Published in Dagbladet (Norway) the 21th April 2007

Some public service officials and politicians in Sweden often express themselves in political correct terms, even though they don’t have any evidence that supports their claim whatsoever. If you talk to the police who is working the streets looking for suspicious trade in women and social workers who actually meet and talks to those who sells sex, you’ll find they have a different view and opinion about these questions than there supervisors. But they never get listen to or receive any publicity they are silenced.

A recent report from the International Organization for Migration, IOM, released in February 2007, shows that the trade in human beings predominantly concern slavery in other areas than prostitution. The report emphasizes the need for a stronger protection for migrate workers since research clearly shows that trafficking is tied to measures regarding migration policy. But what is important to notice is that trafficking foremost is used for exploitation in agriculture, construction, and household services and not for sexual purposes.

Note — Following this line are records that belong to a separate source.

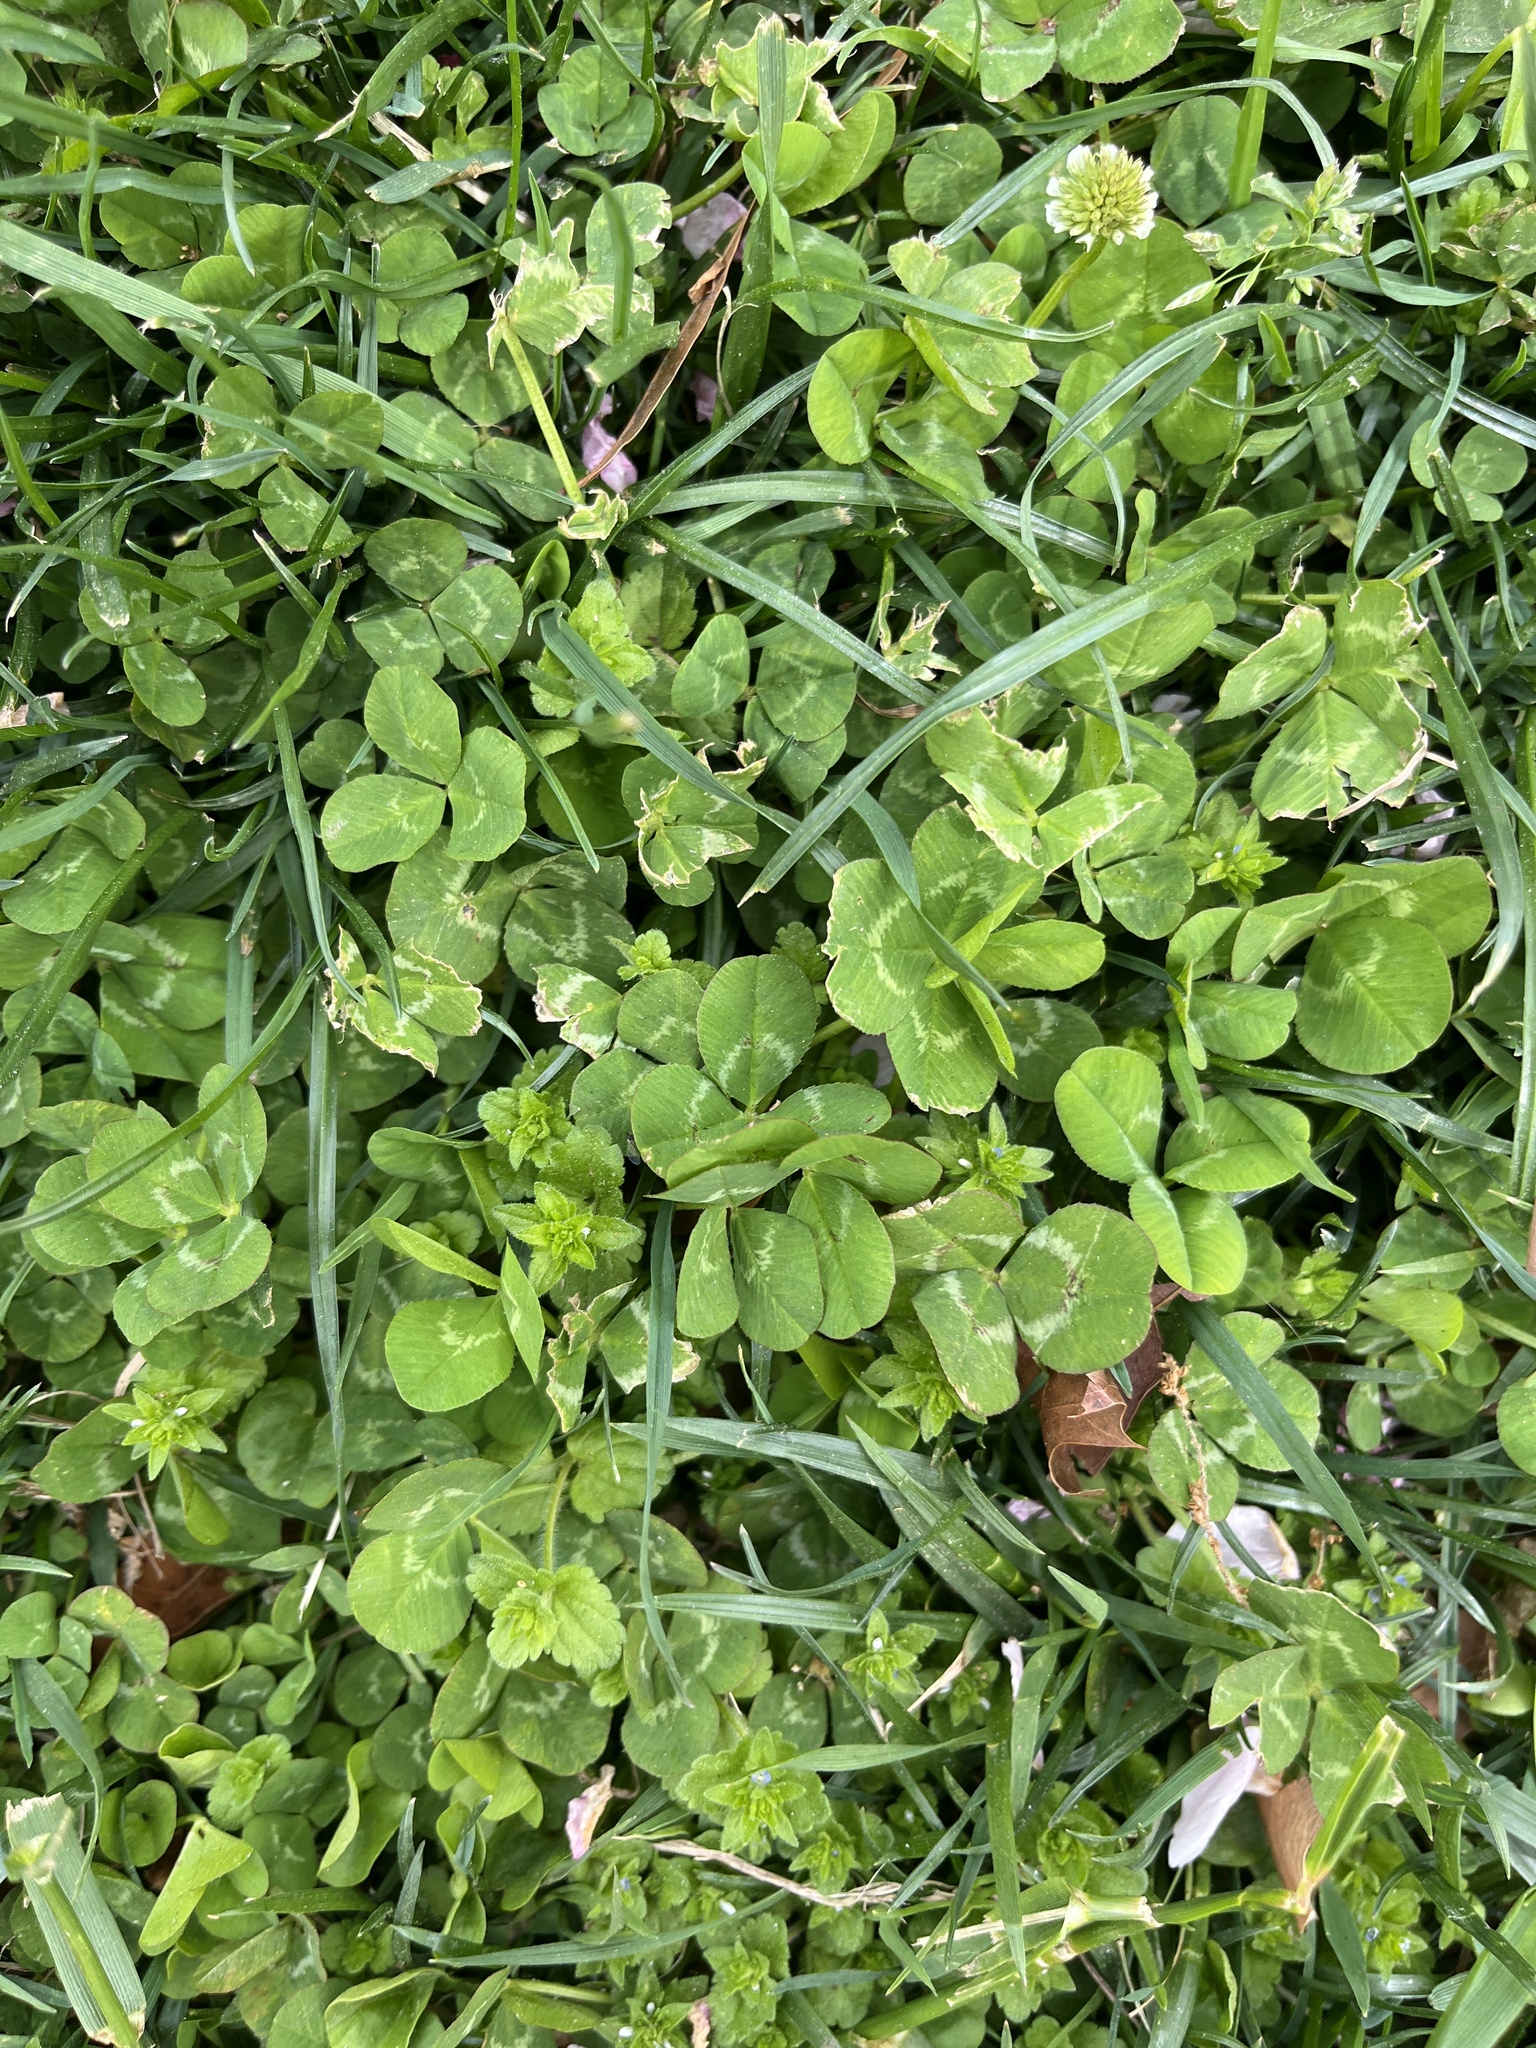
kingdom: Plantae
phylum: Tracheophyta
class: Magnoliopsida
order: Fabales
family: Fabaceae
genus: Trifolium
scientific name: Trifolium repens
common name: White clover
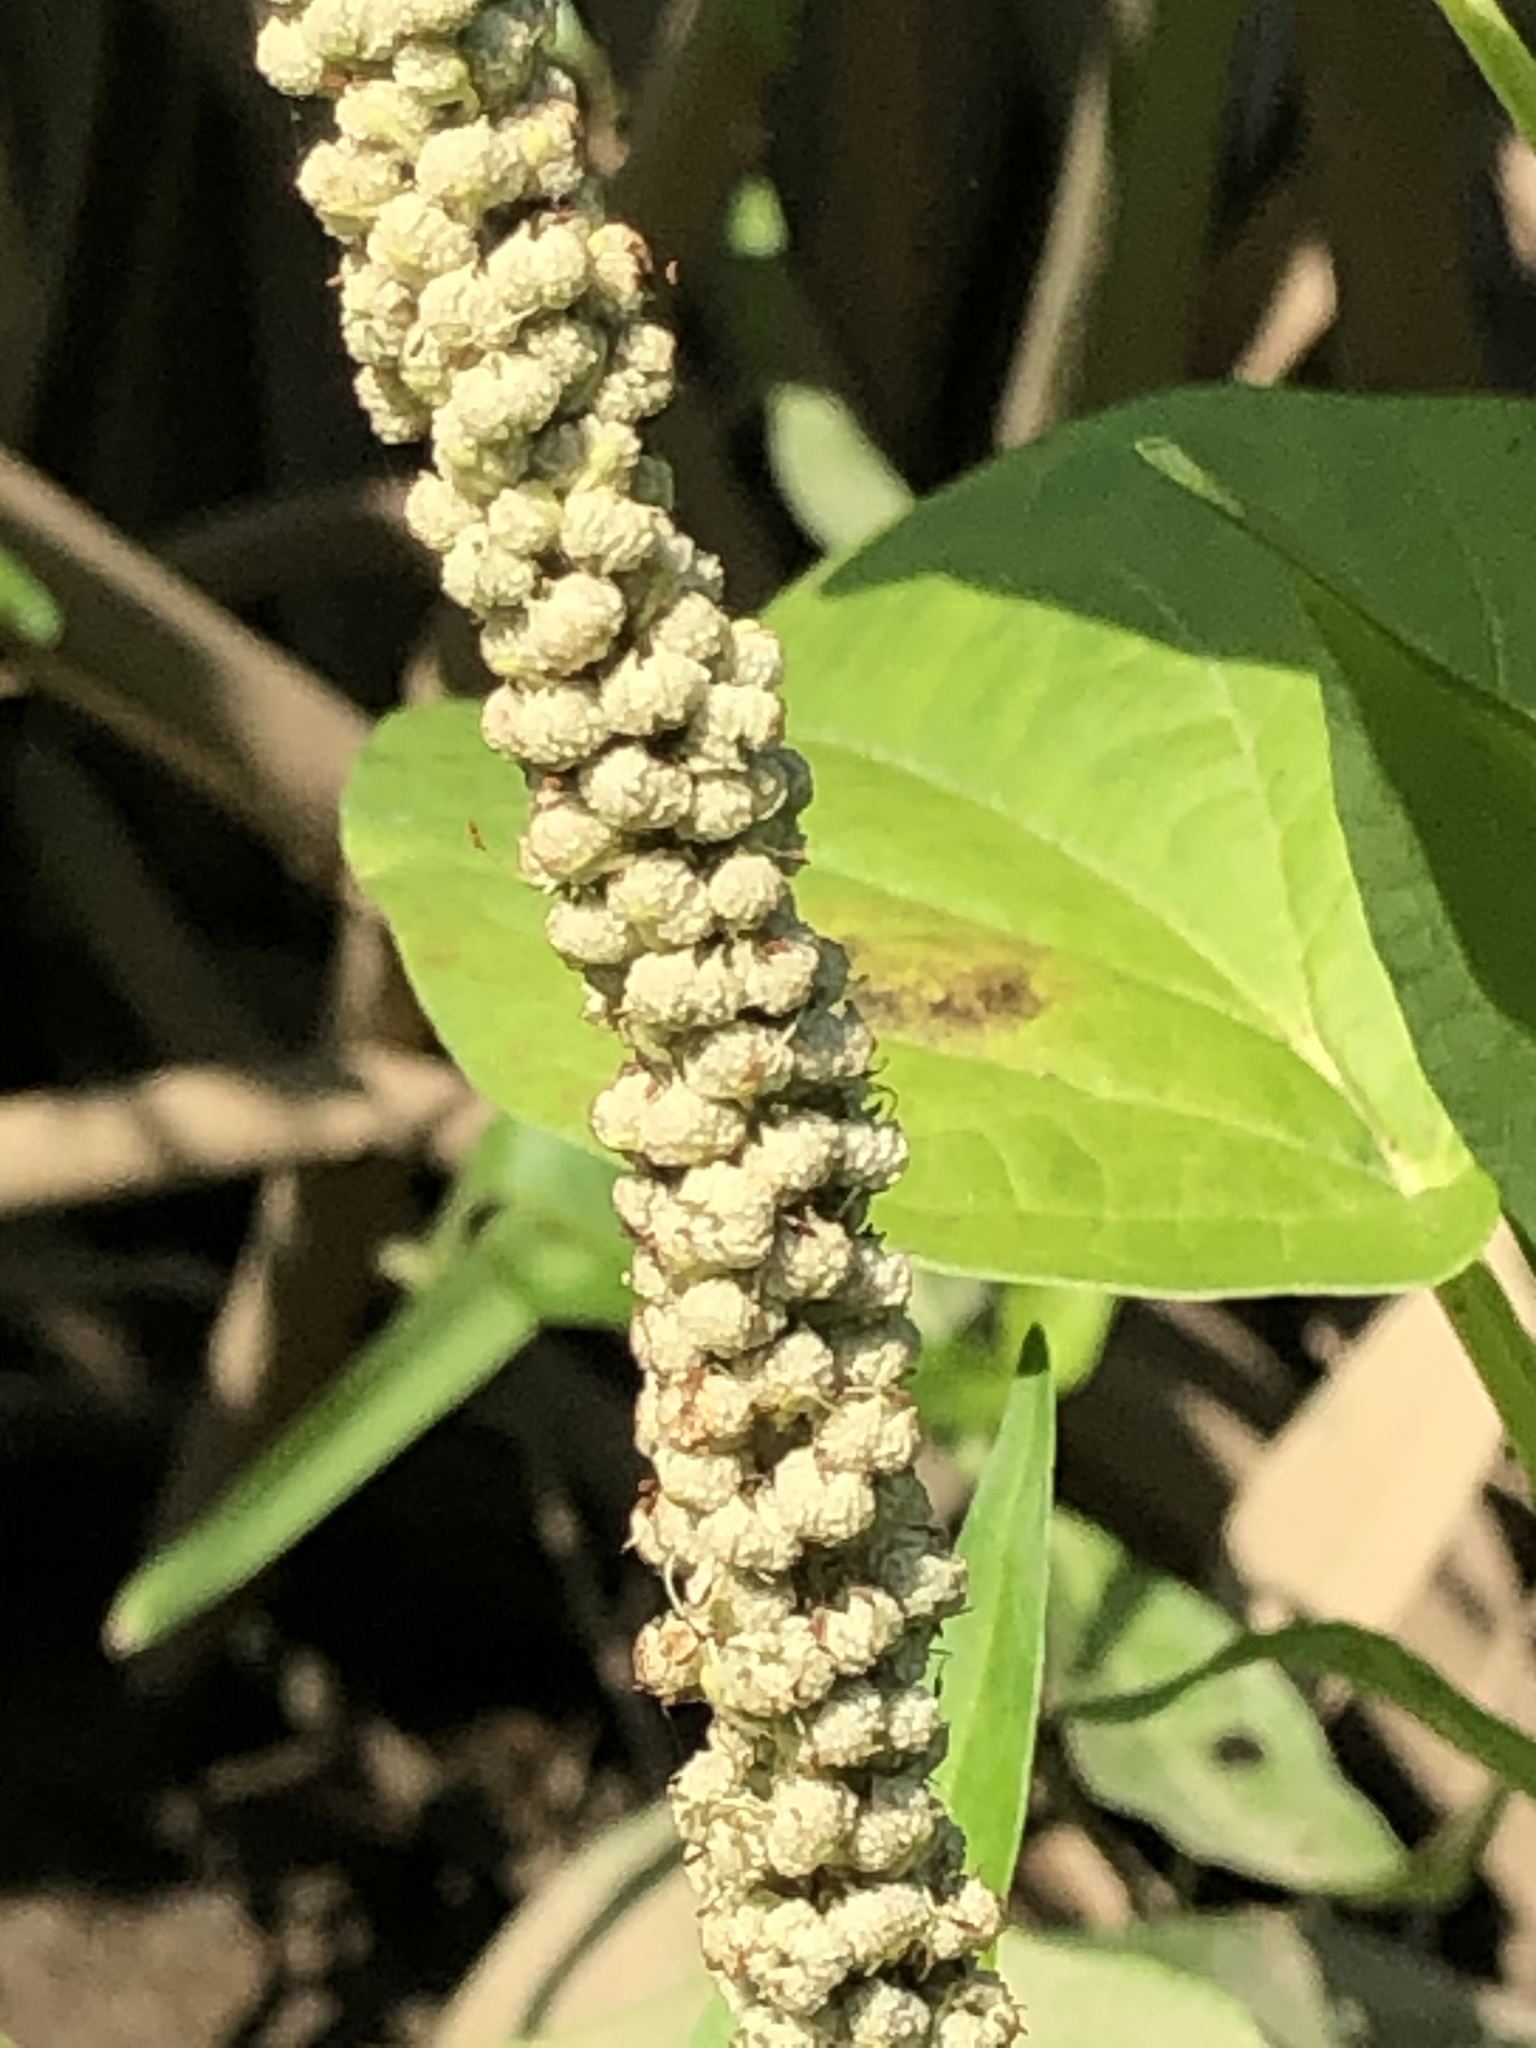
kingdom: Plantae
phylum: Tracheophyta
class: Magnoliopsida
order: Piperales
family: Saururaceae
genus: Saururus
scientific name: Saururus cernuus
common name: Lizard's-tail
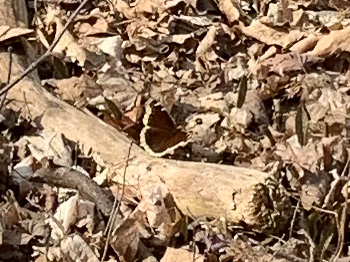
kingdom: Animalia
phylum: Arthropoda
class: Insecta
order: Lepidoptera
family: Nymphalidae
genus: Nymphalis
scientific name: Nymphalis antiopa
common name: Camberwell beauty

It is therefore not logical to argue that a law that prohibits buying sexual services is relevant to the trade in human beings. The original motivation for Sweden’s prostitution laws wasn’t as a measure against trafficking, but as time has gone by, so has the argument. That’s because the radical feminist ideas that the law was based upon has often been questioned which has led to trafficking increasingly being associated with the law as a way to defend it. After all, everybody is against trafficking, which is why they try to refute criticism on that level. In Sweden, where the law has been introduced, the facts are it isn’t a law effective against trafficking. That’s the job for other laws, measures and focused resources.

But if you believe that Sweden’s anti-prostitution laws is effective against trafficking – should we then criminalize everybody who hires maids on the grounds that there exists women who have been sold and forced to work as maids? The reasoning of otherwise rational people seem to disappear when the discussion revolves around sex.

Despite that the slave trade has existed for thousand of years the issue has just recently become popular among politicians; it is also a good springboard for a political career. Politicians like to be seen as strongly opposed to trafficking, and it is therefore easy to argue for a criminalization against our customers. I and many others in the business instead advocate decriminalization and better working conditions for sexworkers. Because underground profiteers, pimps and traffickers flourish and we would rather avoid them.

A criminalization does not affect our customers, but rather we who sell sexual services. Police, social workers and sexsellers have witnessed violence and increased risk first hand. The “normal” customers have all but disappeared from the streets. Those who remain are the ones with the odd sexual demands and most twisted views. The rates have declined, we are exposed to increasing risk and robbed, abused and raped more frequent than before. Some women abstain from using a condom for a higher rate and follow customers scared of the police to more secluded places, where nobody can help them.

The solidarity we feel with the victims of trafficking must not be confused with people’s ignorance and lack of knowledge regarding sexwork. When that happens it is at expense of the sexworker.

Just like in Sweden the majority of all prostitution occurs indoors, and those selling sex in the streets are usually the ones with drug abuse problems. But now a new trend is emerging where the numbers of east-European and African women selling sex on the streets of Oslo are increasing. The African women are more aggressive in there marketing towards customers and more visible than Norwegian sexsellers. It’s very unfortunate if racism and public order issues should get mixed up with migration and trafficking in one huge mess.

In Denmark who have a completely different approach to prostitution, NEC new director, criminal inspector Kim Kliver, says that max one percent of all foreign guest workers in the country are victims of forced sexual labour.

It also important to remember that it doesn’t exist a big market for selling sexual services under coercion. If the traders in human beings is to have a base of a large number of customers, the women have to act their voluntary cooperation which makes it hard for the customer to determine if the woman is a victim of trafficking or not. The methods used are definitely subtler than portrayed in films like “Lilja 4ever” or “Human trafficking”.

What is needed is correct information to help us identify human trafficking, signs you should be aware of as an ordinary citizen, sexseller, sexbuyer, police, social worker or medical staff. Better cooperation, practical action and creative ideas are also needed.

If Sweden’s prostitution law is introduced in Norway the trust between sexsellers and the authorities will collapse, walls will be erected and cooperation will become severely complicated. The prostitutes will be more exposed to harm and violence. The customers will be afraid to testify since they are subject to criminal charges, and trafficking will become harder to detect.

We sincerely hope that knowledge, facts, common sense and a pragmatic and humane policy triumphs over ignorance, prejudice, racism, moral hysteria and career driven politician’s springboards. We hope that Norway does not commit the same mistake as we did in Sweden 1999. It’s easy to introduce laws, but so much harder to remove them.